Dirk was her father's ward and works for him now. Dirk keeps his mouth shut about things Susan would like to know while urging her to remember what she can about the time she and her mother fled. A valuable diamond which had a trick of flashing "blue fire" disappeared then. Does Susan know what happened to it? She keeps having a nightmare about being surrounded by blue fire.
Mara Bellman, her father's beautiful secretary, is another problem. Too bad her father depends upon her because Mara doesn't like Susan. What's Mara's problem, anyway?
Blue Fire was written when the despicable system of Apartheid was still the rule in South Africa. Thomas Scott and Willimina Kock are two intelligent characters created to show the idiocy of assuming that native Africans or persons with African blood are somehow inferior. Besides Susan, journalist and book author John Cornish is against Apartheid. Susan may not like the book John is researching now after she finds out why he wants to interview her father, but John is willing to tell her about things others won't. After all, John was best friends with Susan's older half-brother, so he knew the family before. (Unlike John, Paul van Pelt didn't survive the war.)
Susan begins to suspect that something is very wrong at her father's house. If so, who is involved? Whom can she trust?
The descriptions of South Africa's Cape Town are interesting, even an ugly incident Susan witnesses. Blue Fire is a good example of the romantic suspense genre.
I read Black Amber only last month, so I'm pretty much copying and pasting the review I wrote then. The juvenile mystery counterpart for this book was Mystery of the Golden Horn. Although both take place in Turkey, the reader cannot expect a young woman of 22 to have the same experiences as a schoolgirl.
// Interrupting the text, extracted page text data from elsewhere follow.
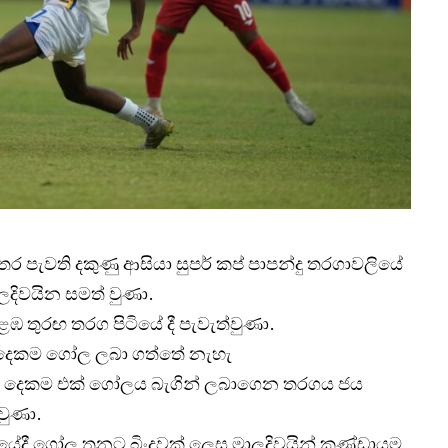
අතර පැවති දකුණු ආසියා සුපර් කප් පාපන්දු තරගාවලියේ
ලදිවයින සමත් වුණා.
 තුරඟ තරග පිටියේ දී පැවැත්වුණා.
් දෙකම ගෝල ලබා ගත්තේ නැහැ
් දෙකම එක් ගෝලය බැගින් ලබාගෙන තරගය ජය
වුණා.
යේදී ගෝල තුනට බිංදුවක් ලෙස මාලදිවයින් කණ්ඩායම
Tracy is one of those heroines who grew up in the shadow of a beautiful and glamorous older sister. Anabel was also overly dramatic. Her frantic phone call to her sister in New York -- just another crying of wolf? Tracy can't afford to lose her cherished magazine job to come running, but luck brings her a chance to help with the book Anabel's husband, Miles, is writing and illustrating. How fortunate that Anabel and Tracy had different fathers, so there's no need to mention her relationship at work. Anabel was in the habit of pretending she had no family (while keeping in touch with Tracy), so not even Miles will know. The name Anabel gave her lovely white angora cat is her pet name for Tracy, the significance of which will become clear later.
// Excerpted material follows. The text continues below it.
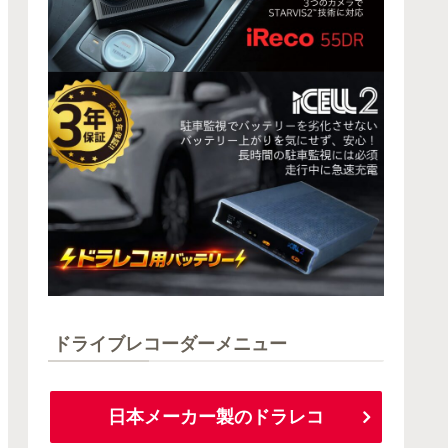
ドライブレコーダーメニュー
日本メーカー製のドラレコ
Miles really needs help sorting his messy manuscript pages and detailed drawings. The scene where Tracy tells him off and proves her point made me chuckle. Tracy is being allowed to stay for a week. Can she find out what what's going on at the Erim household in so short a time? That something deadly is going on becomes increasingly apparent as Tracy herself starts receiving the same kind of warnings that prompted Anabel's call.
I didn't guess who was behind it all and there's a scene that I'm thankful not to have found in later books (I suspect reader protests), but it's a good specimen of romantic suspense. The glimpse of what Turkey was like during the earlier years of the 1960s was interesting.